Notice that $$\Pr(Y_k>x) = \int_x^\infty ke^{k(\theta-w)} \,dw = e^{k(\theta-x)}.$$ So \begin{align} \Pr(\min>x) & = \Pr(\text{for all $k$, }Y_k>x) \\[10pt] & = e^{\theta-x} e^{2(\theta-x)} e^{3(\theta-x)}\cdots e^{n(\theta-x)} \\[10pt] & = e^{n(n+1)(\theta-x)/2}. \end{align} Consequently for $x>\theta$, we have $$f_\min(x) = \dfrac{d}{dx}(1- e^{n(n+1)(\theta-x)/2}) = \frac{n(n+1)}2\cdot e^{n(n+1)(\theta-x)/2}.$$ Dividing by $e^{\theta-x} e^{2\theta-x} e^{3\theta-x}\cdots e^{n\theta-x}$ $= e^{n(n+1)\theta/2 - nx}$, one sees that the $\theta$ cancels and the $x$ doesn't.

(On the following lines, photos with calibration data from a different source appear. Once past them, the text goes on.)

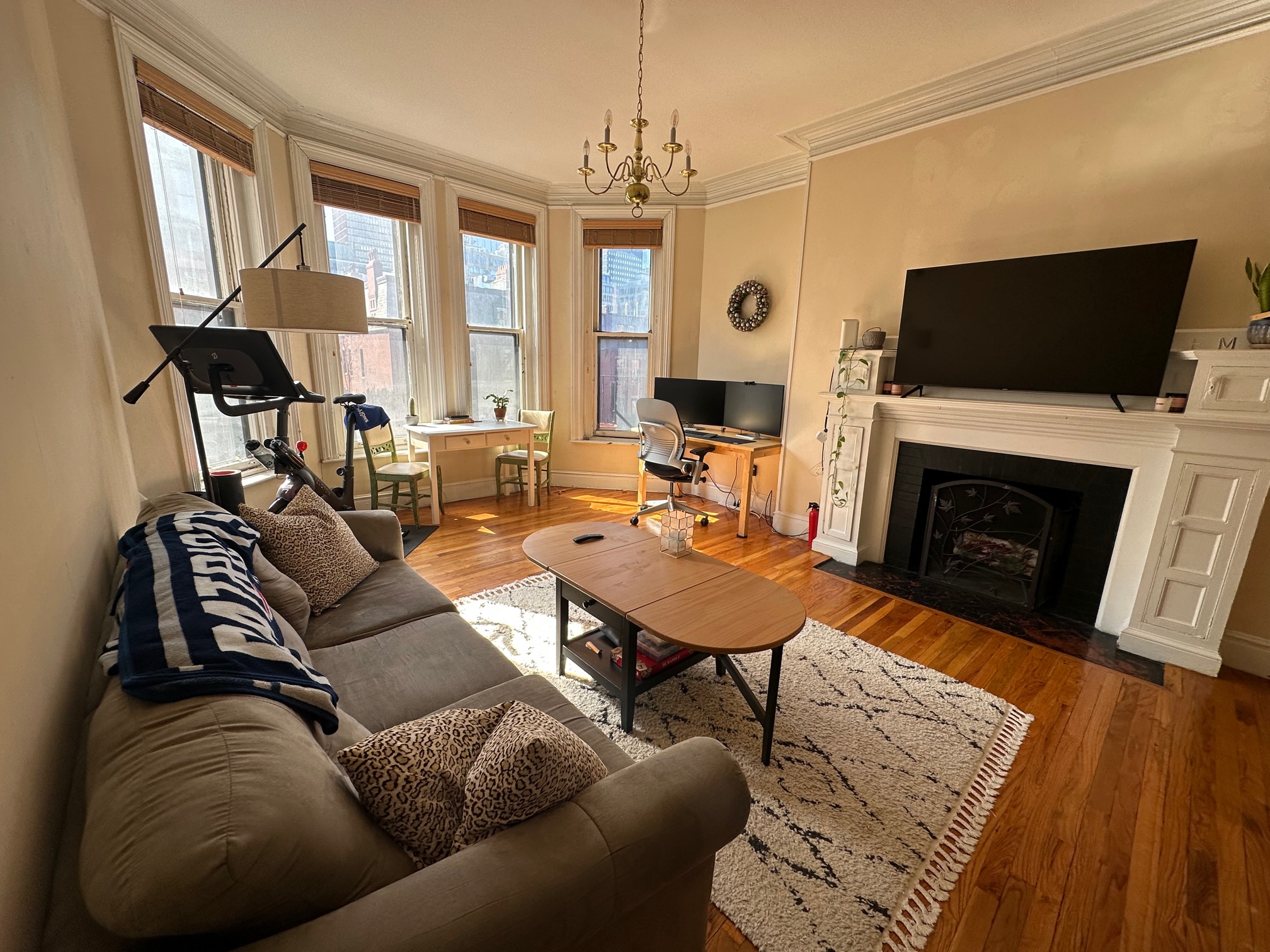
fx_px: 514
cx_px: 635
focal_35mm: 14
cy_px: 476
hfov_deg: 102.1
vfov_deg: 85.7
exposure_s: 1/144
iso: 40
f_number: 2.2
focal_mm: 2.22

But the pmf of $T$ is itself independent of $\theta$
That's not true. The pdf is derived above. What you found was not the pdf of $T$, but the pmf of the discrete random variable whose value is the index $k$ for which $T=Y_k$. The random variable $T$ itself is a continuous random variable. Maybe you're confusing $T$ with that discrete random variable.